== Directions ==
Repeat every entry word for word; omit all pictures.

== Given records ==
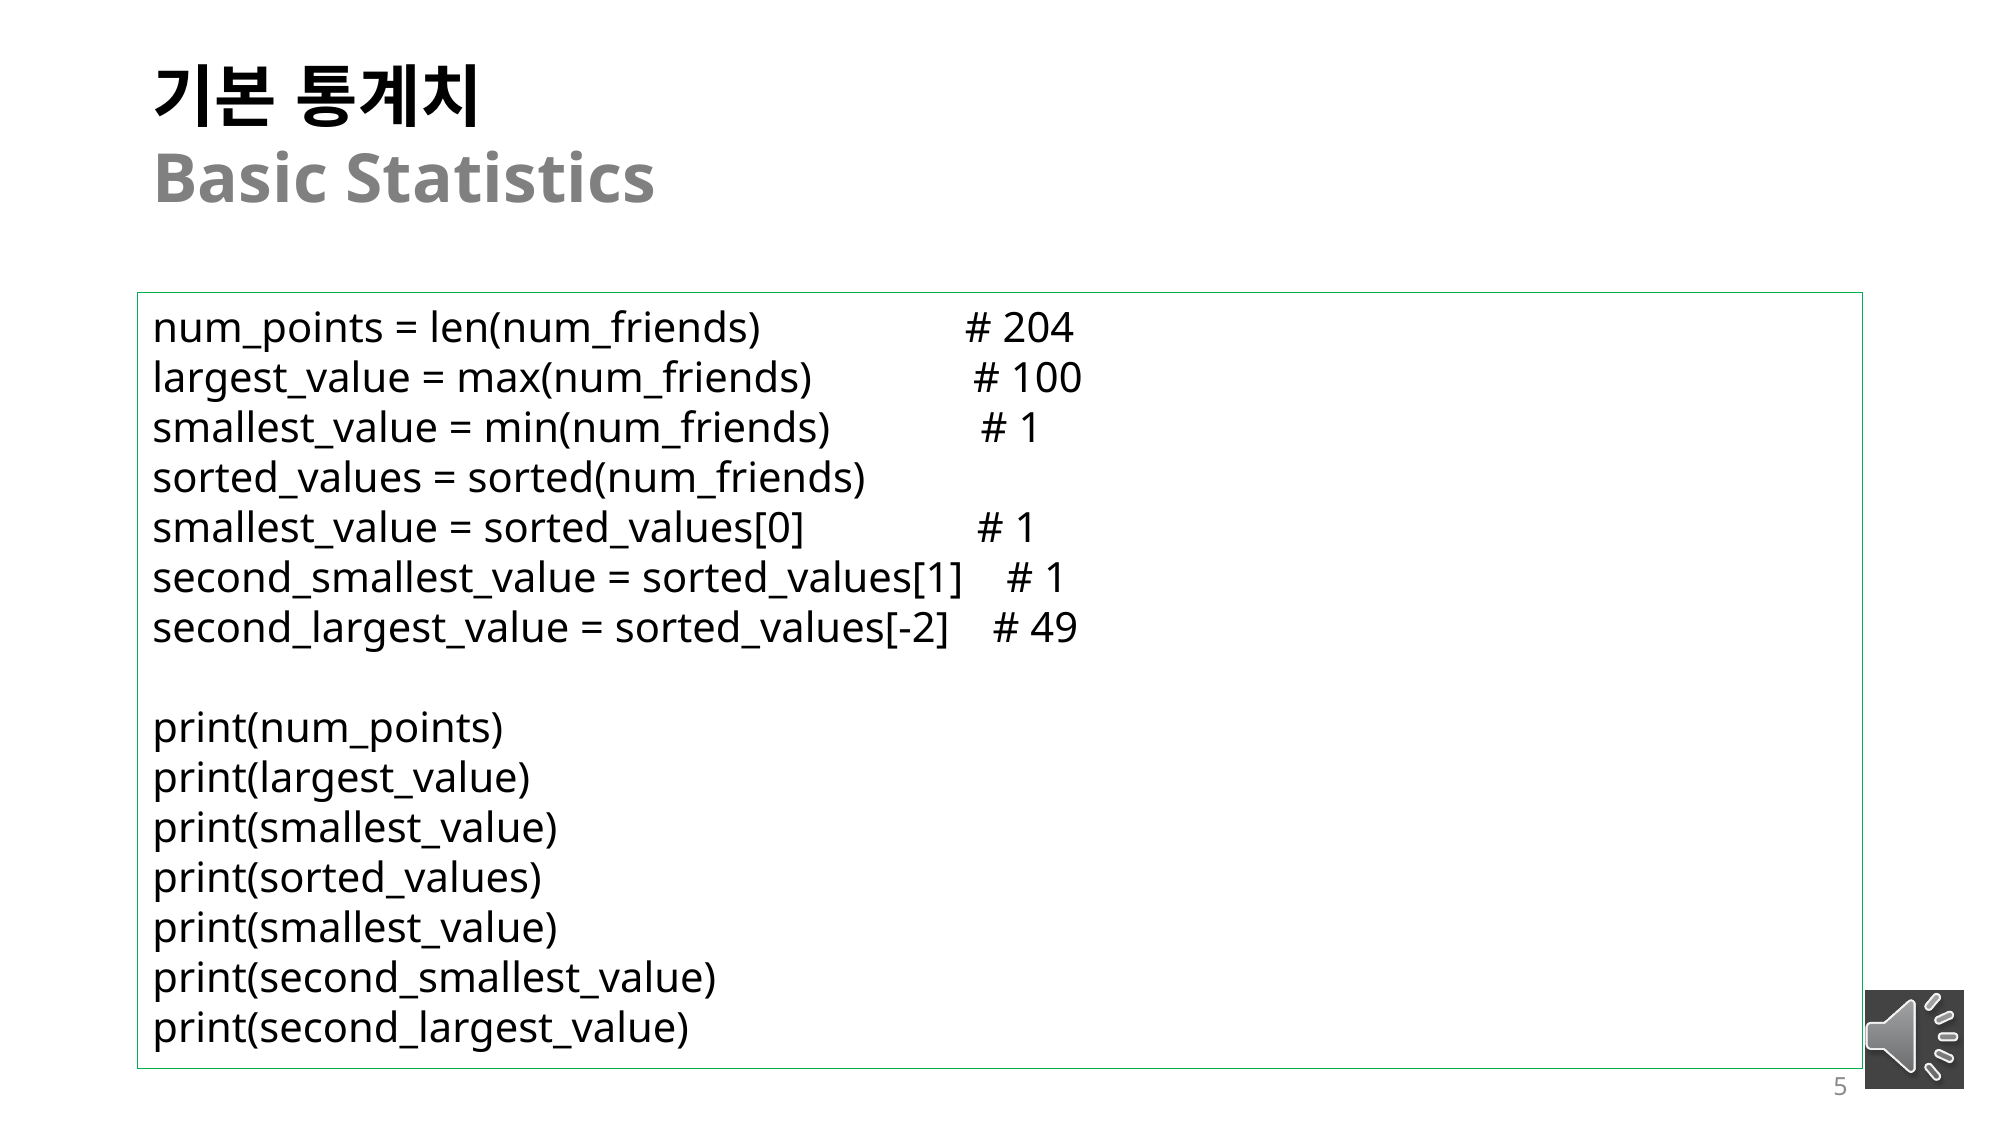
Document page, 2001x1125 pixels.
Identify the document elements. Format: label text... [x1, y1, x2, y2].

slide_number 5 [1412, 1057, 1863, 1117]
picture [1864, 989, 1965, 1090]
list num_points = len(num_friends) # 204 largest_value = max(num_friends) # 100 smallest_value = min(num_friends) # 1 sorted_values = sorted(num_friends) smallest_value = sorted_values[0] # 1 second_smallest_value = sorted_values[1] # 1 second_largest_value = sorted_values[-2] # 49 print(num_points) print(largest_value) print(smallest_value) print(sorted_values) print(smallest_value) print(second_smallest_value) print(second_largest_value) [137, 292, 1863, 1069]
title 기본 통계치 Basic Statistics [137, 45, 1863, 225]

== Result ==
Document page, 2001x1125 pixels.
Identify the document elements. Format: label text... [x1, y1, x2, y2].

slide_number 5 [1412, 1057, 1863, 1117]
picture [1864, 989, 1965, 1090]
list num_points = len(num_friends) # 204 largest_value = max(num_friends) # 100 smallest_value = min(num_friends) # 1 sorted_values = sorted(num_friends) smallest_value = sorted_values[0] # 1 second_smallest_value = sorted_values[1] # 1 second_largest_value = sorted_values[-2] # 49 print(num_points) print(largest_value) print(smallest_value) print(sorted_values) print(smallest_value) print(second_smallest_value) print(second_largest_value) [137, 292, 1863, 1069]
title 기본 통계치 Basic Statistics [137, 45, 1863, 225]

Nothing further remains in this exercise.